Sierra Leone: The Resettlement of Freed Slaves

Since the middle of the sixteenth century, the Europeans had brought about fifteen million Africans to work as slaves in the Americas and Europe. They were using the slaves to run their plantations, fight their wars, and work in their industries and homes. They had grown rich from the slave trade and from sugar and other goods that the slaves produced. But when they didn’t require these slaves they decided to dump them in Sierra Leone which was then a lawless place.

When the slaves of Haiti started their violent revolution for independence in 1791, the European governments realized that having a large African population in any area was dangerous. The Africans could become united under revolutionary leaders and launch a Haiti type rebellion for independence. The Europeans decided that they had to take urgent measures to bring down the number of slaves in their territories. 

In 1807, Britain banned slave trade—though illegal slave trade continued to thrive for several more decades. Another decision that the British took in this period was to transport a part of their slave population to Sierra Leone and other territories in Africa. These slaves were the descendants of those who were forcibly brought to the Americas and Europe fifty to two hundred years ago. Having lived in Western territories for several generations, they had converted to Christianity and had adopted some of the Western attitudes. They knew nothing about Africa. 

With the involvement of some abolitionists, the British Crown established a utopia for free slaves, known as the Province of Freedom in Sierra Leone (the place was also known as Freetown). Like all utopias, Freetown was dysfunctional and corrupt. The first batch of 400 blacks and 60 whites were shipped to Freetown in 1787. Ninety-six passengers died during the ocean journey. It was the rainy season when they arrived in Freetown and they found that there was no shelter. In the next two years, many of them succumbed to African diseases and many were killed in conflict with the locals.

In 1792, another attempt was made to populate Freetown. The British had settled 3000 Africans in Nova Scotia in Canada. These settlers were former slaves who had been freed after they had served in the British Army during the American Revolutionary War. The problem was that the local whites were hostile to the Africans living in their midst. So the decision was taken to move the 3000 army veterans to Freetown. A significant number of these veterans died within five years of their arrival at Freetown.

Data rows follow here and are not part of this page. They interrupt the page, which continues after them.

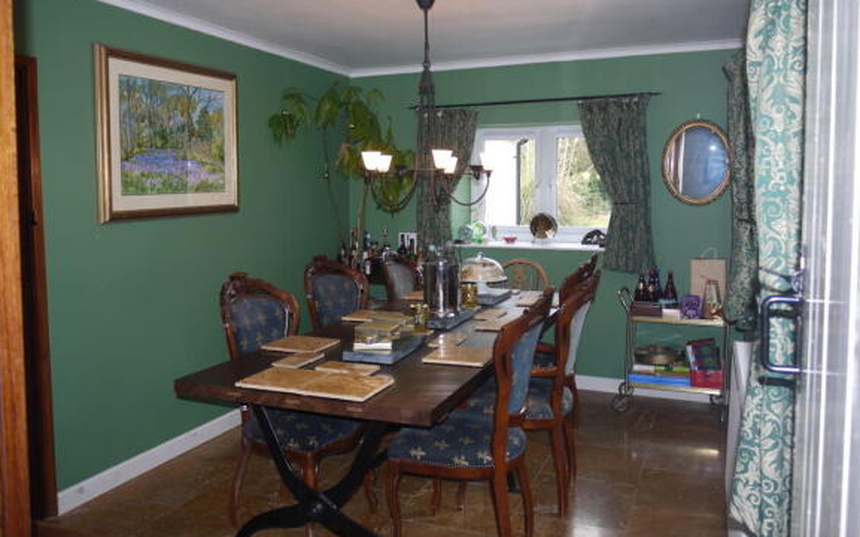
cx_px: 429
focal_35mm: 30
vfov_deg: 41.7
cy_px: 233
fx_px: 703
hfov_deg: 62.9
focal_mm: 14
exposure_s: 1/30
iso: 100
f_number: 3.5
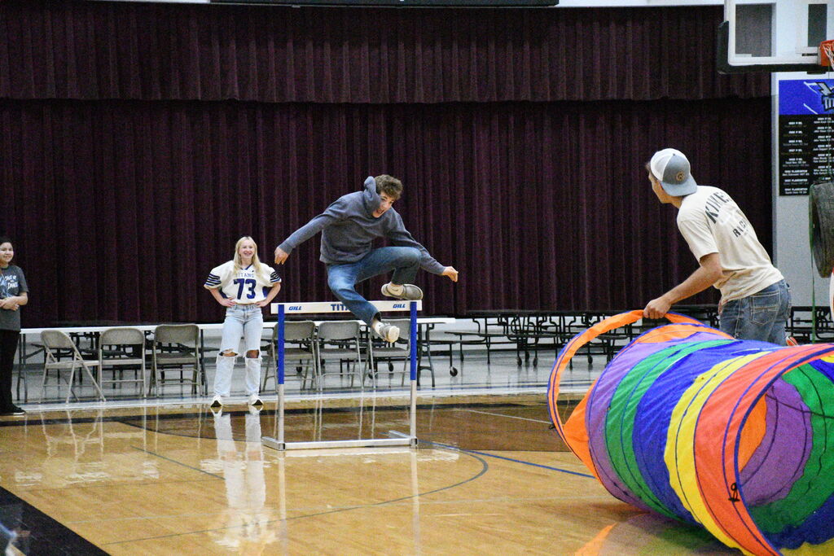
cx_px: 417
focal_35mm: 105
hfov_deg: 19.5
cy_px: 278
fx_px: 2433
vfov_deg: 13.0
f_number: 5
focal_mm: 70
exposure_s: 1/2000
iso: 51200
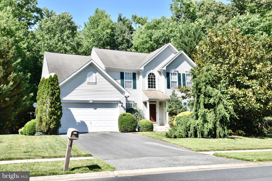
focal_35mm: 36
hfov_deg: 53.1
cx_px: 136
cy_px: 90
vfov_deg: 36.9
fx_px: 272
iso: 100
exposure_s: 1/50
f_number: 11
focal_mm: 24
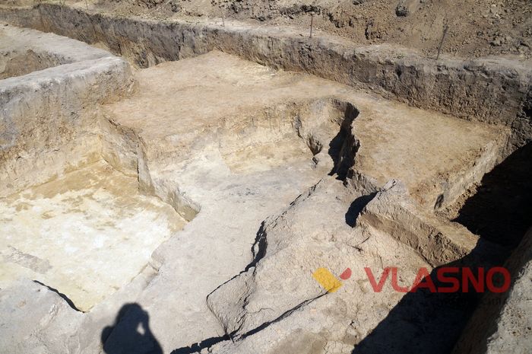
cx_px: 266
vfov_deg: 47.8
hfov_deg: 67.4
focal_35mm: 27
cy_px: 177
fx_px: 399
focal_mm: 18
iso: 100
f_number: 8
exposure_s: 1/800
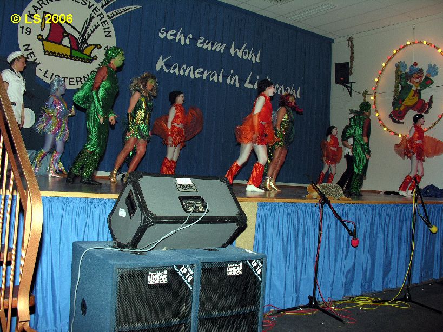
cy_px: 166
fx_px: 448
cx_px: 222
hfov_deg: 52.6
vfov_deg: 40.7
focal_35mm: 35
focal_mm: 8.9
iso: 100
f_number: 4
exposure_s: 1/60.1
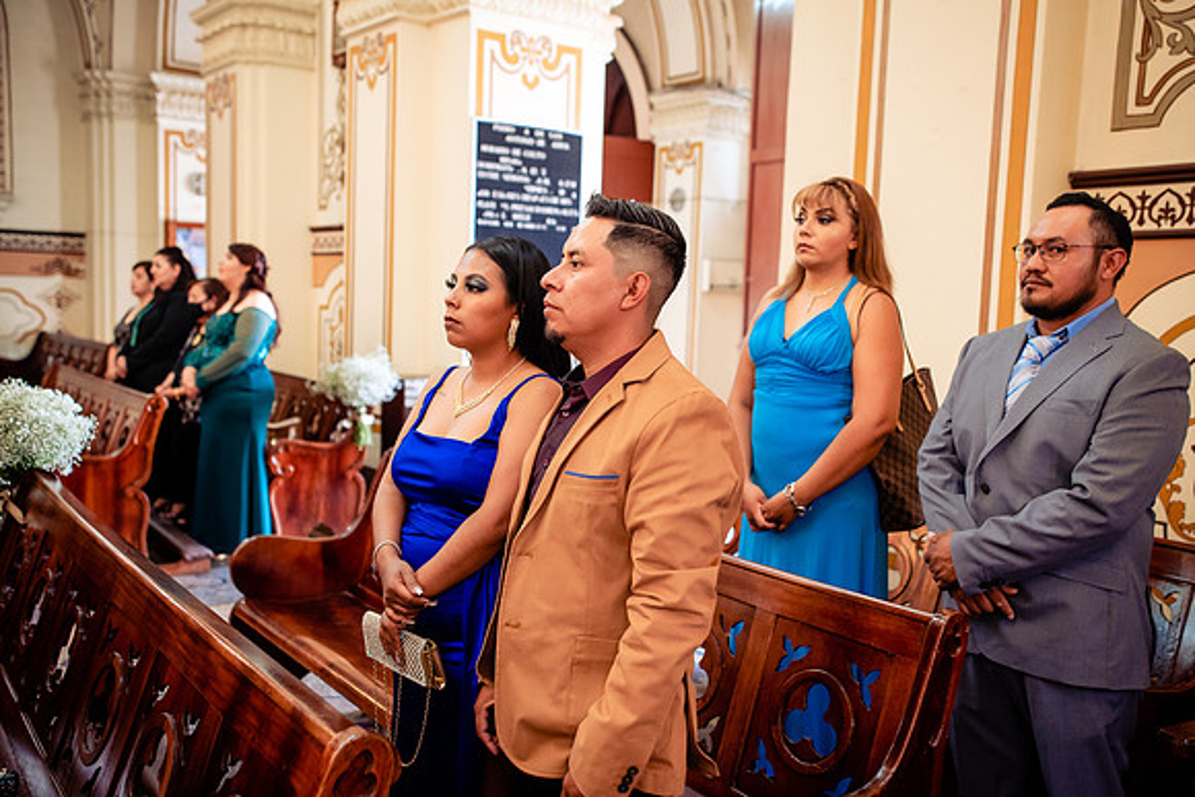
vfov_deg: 37.9
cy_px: 398
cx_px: 598
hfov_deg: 54.4
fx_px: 1162
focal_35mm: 35
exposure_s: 1/80
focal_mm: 35
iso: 1250
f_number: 3.2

In the early years of the nineteenth century, a few thousand Africans (no reliable data exists on their exact number) were living in the poor districts of London. Many of these Africans were former slaves who had been freed after serving in the British army. The pro-slavery elements in British society accused the Africans of committing crimes and saw them as a threat to the purity of the British race. The British government, led by the conservative leader William Pitt the Younger, decided to get rid of the African slave population by sending them to Sierra Leone.

The Africans in London did not want to go to Africa, which was an alien land to them. They had been living in Western territories for generations. Some force had to be used to make them board the ships bound for Sierra Leone. They were told that they would get free land in Sierra Leone, but that promise was not kept. The London Investors, who controlled Sierra Leone, refused to give free land to the freed Africans who were being brought there.

In 1799, some groups of settlers in Sierra Leone revolted for not getting the land that they were promised. The British brought an army of Jamaican maroons (runaway slaves) to maintain order. The Jamaican maroons overcame the settlers, and took possession of the best agricultural lands and houses in Sierra Leone. Between 1808 and 1871, more than 80,000 Africans were sent to Sierra Leone. The descendants of these freed African Americans and African Europeans are called the Creole people. They comprise about two percent of the population of Sierra Leone.